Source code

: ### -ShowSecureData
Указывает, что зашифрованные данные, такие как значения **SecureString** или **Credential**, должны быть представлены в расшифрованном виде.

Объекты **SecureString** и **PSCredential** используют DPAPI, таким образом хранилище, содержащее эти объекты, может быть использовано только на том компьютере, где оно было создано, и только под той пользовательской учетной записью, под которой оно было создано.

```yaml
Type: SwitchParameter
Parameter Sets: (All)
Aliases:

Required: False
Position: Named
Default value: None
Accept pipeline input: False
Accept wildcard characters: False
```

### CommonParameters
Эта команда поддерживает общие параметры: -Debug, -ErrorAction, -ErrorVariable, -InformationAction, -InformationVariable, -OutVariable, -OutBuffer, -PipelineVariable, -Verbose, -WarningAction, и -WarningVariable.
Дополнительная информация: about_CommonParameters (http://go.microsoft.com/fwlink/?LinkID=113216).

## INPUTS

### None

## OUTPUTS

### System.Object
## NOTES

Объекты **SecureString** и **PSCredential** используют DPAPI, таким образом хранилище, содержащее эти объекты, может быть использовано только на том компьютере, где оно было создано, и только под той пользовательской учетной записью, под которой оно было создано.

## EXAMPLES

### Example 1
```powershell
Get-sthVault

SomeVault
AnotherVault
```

**********

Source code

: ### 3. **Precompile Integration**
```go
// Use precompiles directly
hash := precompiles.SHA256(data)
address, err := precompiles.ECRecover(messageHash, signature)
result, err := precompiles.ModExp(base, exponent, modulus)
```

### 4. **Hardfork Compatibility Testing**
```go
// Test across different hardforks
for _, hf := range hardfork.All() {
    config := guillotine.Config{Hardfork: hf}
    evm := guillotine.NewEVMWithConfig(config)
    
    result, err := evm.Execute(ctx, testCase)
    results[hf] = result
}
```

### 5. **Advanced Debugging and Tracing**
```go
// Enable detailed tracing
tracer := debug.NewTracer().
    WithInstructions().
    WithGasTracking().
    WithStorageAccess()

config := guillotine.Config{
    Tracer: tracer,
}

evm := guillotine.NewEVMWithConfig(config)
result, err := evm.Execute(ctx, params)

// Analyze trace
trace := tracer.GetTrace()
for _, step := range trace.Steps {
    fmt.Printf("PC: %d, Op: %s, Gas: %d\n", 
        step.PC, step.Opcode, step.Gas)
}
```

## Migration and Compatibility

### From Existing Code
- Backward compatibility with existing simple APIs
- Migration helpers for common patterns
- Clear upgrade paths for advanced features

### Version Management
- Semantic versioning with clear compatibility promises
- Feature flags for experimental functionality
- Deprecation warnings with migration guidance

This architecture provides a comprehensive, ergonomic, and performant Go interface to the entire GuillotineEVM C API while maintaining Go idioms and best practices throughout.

**********

Lines holding the string "False": find them in the listing above and copy each one.

=== Exercise solution ===
Required: False
Accept pipeline input: False
Accept wildcard characters: False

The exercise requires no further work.